## [Extracted text]
-----

When the reader is positioned at the beginning of the object you want to deserialize (an entry in the Locations array in your case), you can just call ser.Deserialize<T>(reader) and it will work, advancing to the end of the object at that level, and no further. Thus the following should iterate through the Location objects in your file, loading each one separately:

    public static IEnumerable<T> DeserializeNestedItems<T>(TextReader textReader)
    {
        var ser = new JsonSerializer();
        using (var reader = new JsonTextReader(textReader))
        {
            reader.SupportMultipleContent = true;

            while (reader.Read())
            {
                if (reader.TokenType == JsonToken.StartObject && reader.Depth == 2)
                {
                    var item = ser.Deserialize<T>(reader);
                    yield return item;
                }
            }
        }
    }

And an example of use using your test string:

        Debug.Assert(DeserializeNestedItems<Location>(new StringReader(json)).Count() == 2); // No assert.

        var list = DeserializeNestedItems<Location>(new StringReader(json)).SelectMany(l => l.AccessPoints).Select(a => new { a.Latitude, a.Longitude }).ToList();

        Debug.WriteLine(JsonConvert.SerializeObject(list, Formatting.Indented));

Which outputs:

[
  {
    "Latitude": 40.59485,
    "Longitude": -73.96174
  },
  {
    "Latitude": 40.59485,
    "Longitude": -73.96174
  }
]

Note - the Location class comes from posting your JSON to http://json2csharp.com/.

-----

## [Exercise data]
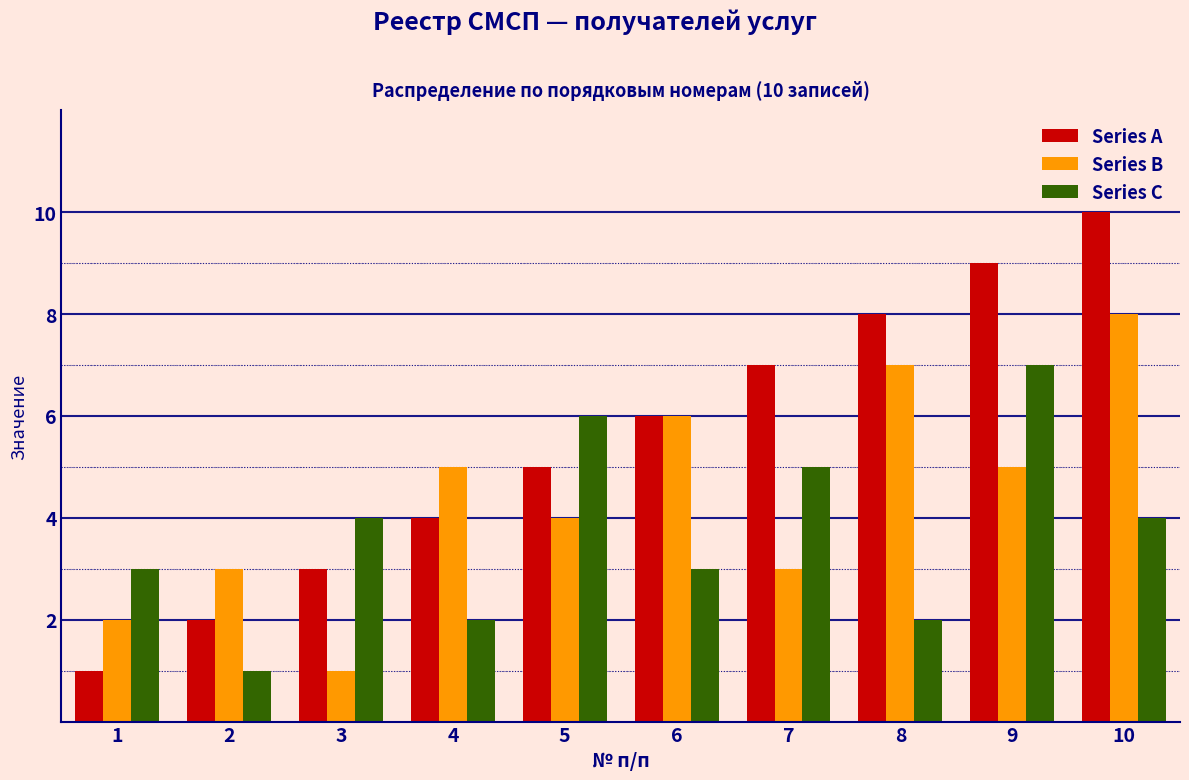

Reading left to right, transcribe all the data shown in this chart.

Series A: 1=1	2=2	3=3	4=4	5=5	6=6	7=7	8=8	9=9	10=10
Series B: 1=2	2=3	3=1	4=5	5=4	6=6	7=3	8=7	9=5	10=8
Series C: 1=3	2=1	3=4	4=2	5=6	6=3	7=5	8=2	9=7	10=4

-----

## [Work task 1]
In the JSON deserialization answer, list every local variable declared with the var keyword.
## [Work task 2]
Reproduce word for word the part of the JSON deserialization answer that opens with the words containing "public static IEnumerable<T>" and closes with "reader = new JsonTextReader(textReader))".

## [Answer space 1]
ser, reader, item, list

## [Answer space 2]
public static IEnumerable<T> DeserializeNestedItems<T>(TextReader textReader)
    {
        var ser = new JsonSerializer();
        using (var reader = new JsonTextReader(textReader))